Transcribed page contents:
***

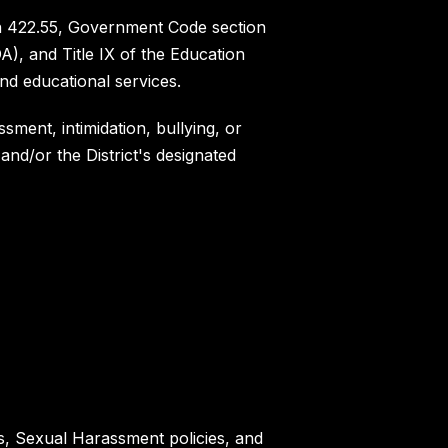
ion 422.55, Government Code section
A), and Title IX of the Education
nd educational services.
sment, intimidation, bullying, or
and/or the District's designated
es, Sexual Harassment policies, and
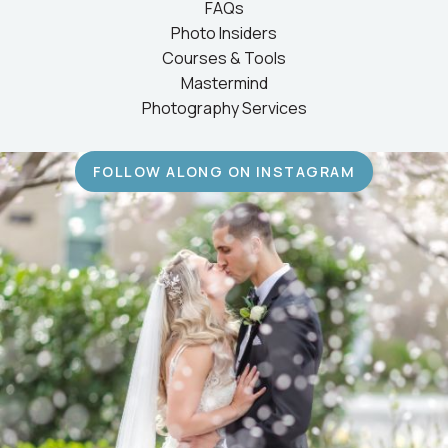
FAQs
Photo Insiders
Courses & Tools
Mastermind
Photography Services
FOLLOW ALONG ON INSTAGRAM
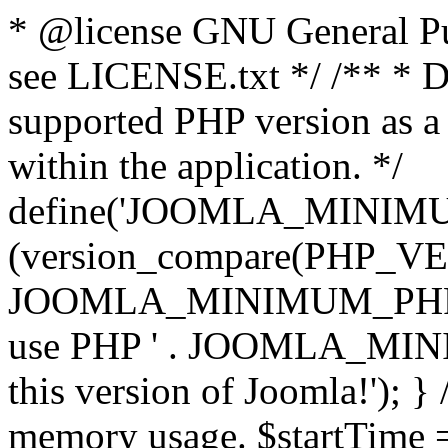
* @license GNU General Pub
see LICENSE.txt */ /** * D
supported PHP version as a 
within the application. */
define('JOOMLA_MINIMUM_
(version_compare(PHP_V
JOOMLA_MINIMUM_PHP, '<')
use PHP ' . JOOMLA_MINIM
this version of Joomla!'); } 
memory usage. $startTime 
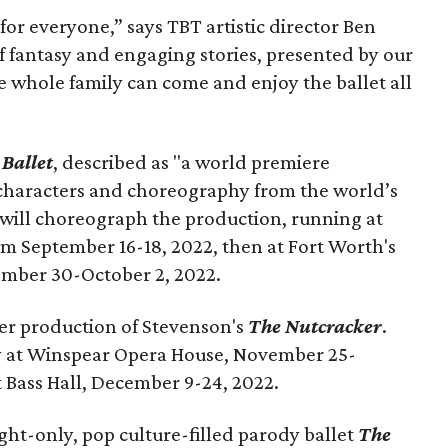
or everyone,” says TBT artistic director Ben
l of fantasy and engaging stories, presented by our
 whole family can come and enjoy the ballet all
 Ballet
, described as "a world premiere
 characters and choreography from the world’s
 will choreograph the production, running at
m September 16-18, 2022, then at Fort Worth's
ember 30-October 2, 2022.
er production of Stevenson's
The Nutcracker
.
lay at Winspear Opera House, November 25-
 Bass Hall, December 9-24, 2022.
ght-only, pop culture-filled parody ballet
The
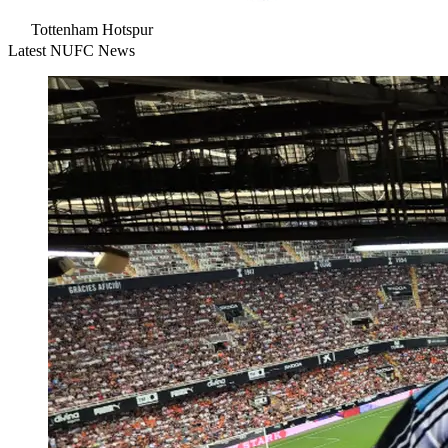
Tottenham Hotspur
Latest NUFC News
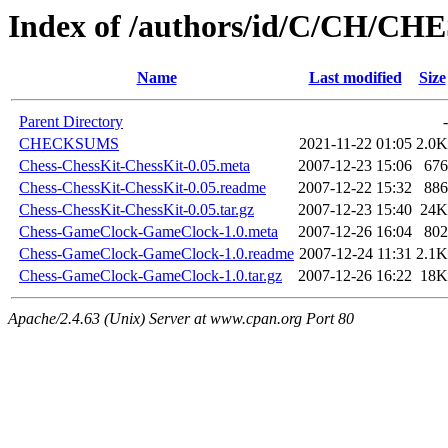
Index of /authors/id/C/CH/CH
Name
Last modified
Size
Parent Directory
-
CHECKSUMS
2021-11-22 01:05
2.0K
Chess-ChessKit-ChessKit-0.05.meta
2007-12-23 15:06
676
Chess-ChessKit-ChessKit-0.05.readme
2007-12-22 15:32
886
Chess-ChessKit-ChessKit-0.05.tar.gz
2007-12-23 15:40
24K
Chess-GameClock-GameClock-1.0.meta
2007-12-26 16:04
802
Chess-GameClock-GameClock-1.0.readme
2007-12-24 11:31
2.1K
Chess-GameClock-GameClock-1.0.tar.gz
2007-12-26 16:22
18K
Apache/2.4.63 (Unix) Server at www.cpan.org Port 80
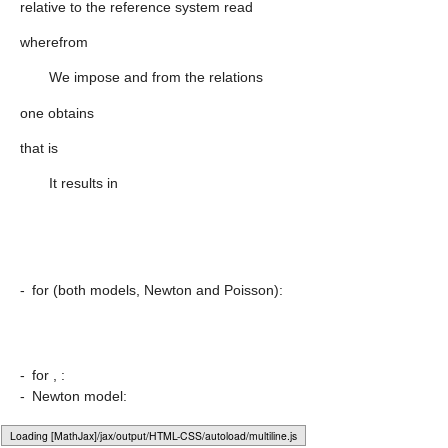
relative to the reference system
read
wherefrom
We impose
and from the relations
one obtains
that is
It results in
-
for
(both models, Newton and Poisson):
-
for
,
:
-
Newton model:
Loading [MathJax]/jax/output/HTML-CSS/fonts/Gyre-Pagella/Symbols/Regular/Main.js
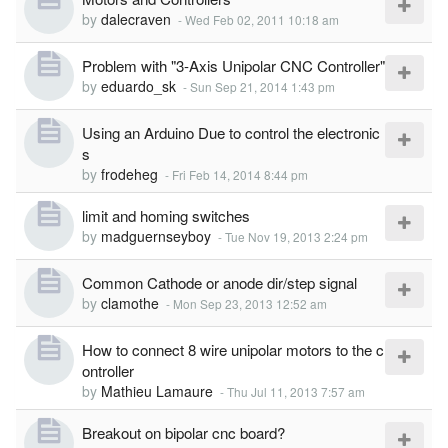
by
dalecraven
-
Wed Feb 02, 2011 10:18 am
Problem with "3-Axis Unipolar CNC Controller"
by
eduardo_sk
-
Sun Sep 21, 2014 1:43 pm
Using an Arduino Due to control the electronic
s
by
frodeheg
-
Fri Feb 14, 2014 8:44 pm
limit and homing switches
by
madguernseyboy
-
Tue Nov 19, 2013 2:24 pm
Common Cathode or anode dir/step signal
by
clamothe
-
Mon Sep 23, 2013 12:52 am
How to connect 8 wire unipolar motors to the c
ontroller
by
Mathieu Lamaure
-
Thu Jul 11, 2013 7:57 am
Breakout on bipolar cnc board?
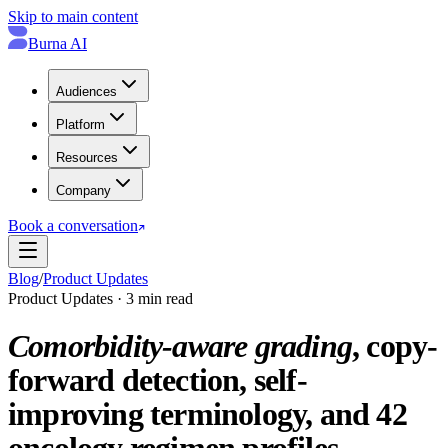
Skip to main content
Burna AI
Audiences
Platform
Resources
Company
Book a conversation
Blog
/
Product Updates
Product Updates · 3 min read
Comorbidity-aware grading
, copy-
forward detection, self-
improving terminology, and 42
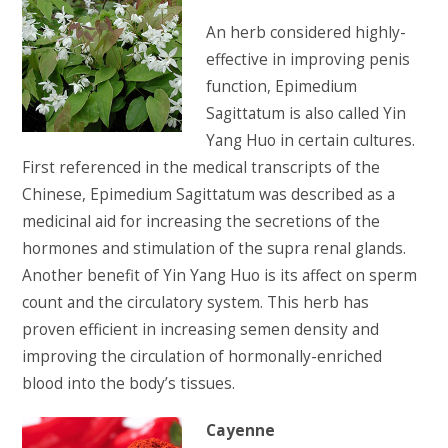
An herb considered highly-
effective in improving penis
function, Epimedium
Sagittatum is also called Yin
Yang Huo in certain cultures.
First referenced in the medical transcripts of the
Chinese, Epimedium Sagittatum was described as a
medicinal aid for increasing the secretions of the
hormones and stimulation of the supra renal glands.
Another benefit of Yin Yang Huo is its affect on sperm
count and the circulatory system. This herb has
proven efficient in increasing semen density and
improving the circulation of hormonally-enriched
blood into the body’s tissues.
Cayenne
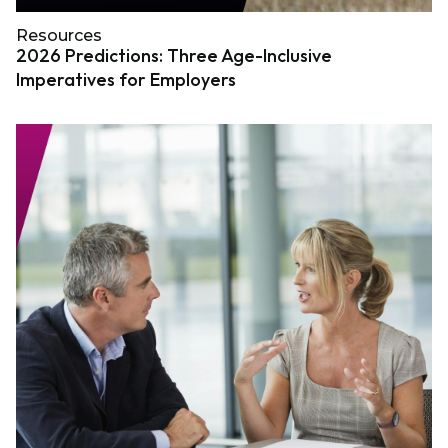
Resources
2026 Predictions: Three Age-Inclusive
Imperatives for Employers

***

Problem to solve: Each entry should be copied exactly as written, though any pictures stay out.

Output of the exercise:
ion 422.55, Government Code section
A), and Title IX of the Education
nd educational services.
sment, intimidation, bullying, or
and/or the District's designated
es, Sexual Harassment policies, and
FAQs
Photo Insiders
Courses & Tools
Mastermind
Photography Services
FOLLOW ALONG ON INSTAGRAM
* @license GNU General Pub
see LICENSE.txt */ /** * D
supported PHP version as a 
within the application. */
define('JOOMLA_MINIMUM_
(version_compare(PHP_V
JOOMLA_MINIMUM_PHP, '<')
use PHP ' . JOOMLA_MINIM
this version of Joomla!'); } 
memory usage. $startTime 
or everyone,” says TBT artistic director Ben
l of fantasy and engaging stories, presented by our
 whole family can come and enjoy the ballet all
 Ballet
, described as "a world premiere
 characters and choreography from the world’s
 will choreograph the production, running at
m September 16-18, 2022, then at Fort Worth's
ember 30-October 2, 2022.
er production of Stevenson's
The Nutcracker
.
lay at Winspear Opera House, November 25-
 Bass Hall, December 9-24, 2022.
ght-only, pop culture-filled parody ballet
The
Tottenham Hotspur
Latest NUFC News
Index of /authors/id/C/CH/CH
Name
Last modified
Size
Parent Directory
-
CHECKSUMS
2021-11-22 01:05
2.0K
Chess-ChessKit-ChessKit-0.05.meta
2007-12-23 15:06
676
Chess-ChessKit-ChessKit-0.05.readme
2007-12-22 15:32
886
Chess-ChessKit-ChessKit-0.05.tar.gz
2007-12-23 15:40
24K
Chess-GameClock-GameClock-1.0.meta
2007-12-26 16:04
802
Chess-GameClock-GameClock-1.0.readme
2007-12-24 11:31
2.1K
Chess-GameClock-GameClock-1.0.tar.gz
2007-12-26 16:22
18K
Apache/2.4.63 (Unix) Server at www.cpan.org Port 80
relative to the reference system
read
wherefrom
We impose
and from the relations
one obtains
that is
It results in
-
for
(both models, Newton and Poisson):
-
for
,
:
-
Newton model:
Loading [MathJax]/jax/output/HTML-CSS/fonts/Gyre-Pagella/Symbols/Regular/Main.js
by
dalecraven
-
Wed Feb 02, 2011 10:18 am
Problem with "3-Axis Unipolar CNC Controller"
by
eduardo_sk
-
Sun Sep 21, 2014 1:43 pm
Using an Arduino Due to control the electronic
s
by
frodeheg
-
Fri Feb 14, 2014 8:44 pm
limit and homing switches
by
madguernseyboy
-
Tue Nov 19, 2013 2:24 pm
Common Cathode or anode dir/step signal
by
clamothe
-
Mon Sep 23, 2013 12:52 am
How to connect 8 wire unipolar motors to the c
ontroller
by
Mathieu Lamaure
-
Thu Jul 11, 2013 7:57 am
Breakout on bipolar cnc board?
Skip to main content
Burna AI
Audiences
Platform
Resources
Company
Book a conversation
Blog
/
Product Updates
Product Updates · 3 min read
Comorbidity-aware grading
, copy-
forward detection, self-
improving terminology, and 42
An herb considered highly-
effective in improving penis
function, Epimedium
Sagittatum is also called Yin
Yang Huo in certain cultures.
First referenced in the medical transcripts of the
Chinese, Epimedium Sagittatum was described as a
medicinal aid for increasing the secretions of the
hormones and stimulation of the supra renal glands.
Another benefit of Yin Yang Huo is its affect on sperm
count and the circulatory system. This herb has
proven efficient in increasing semen density and
improving the circulation of hormonally-enriched
blood into the body’s tissues.
Cayenne
Resources
2026 Predictions: Three Age-Inclusive
Imperatives for Employers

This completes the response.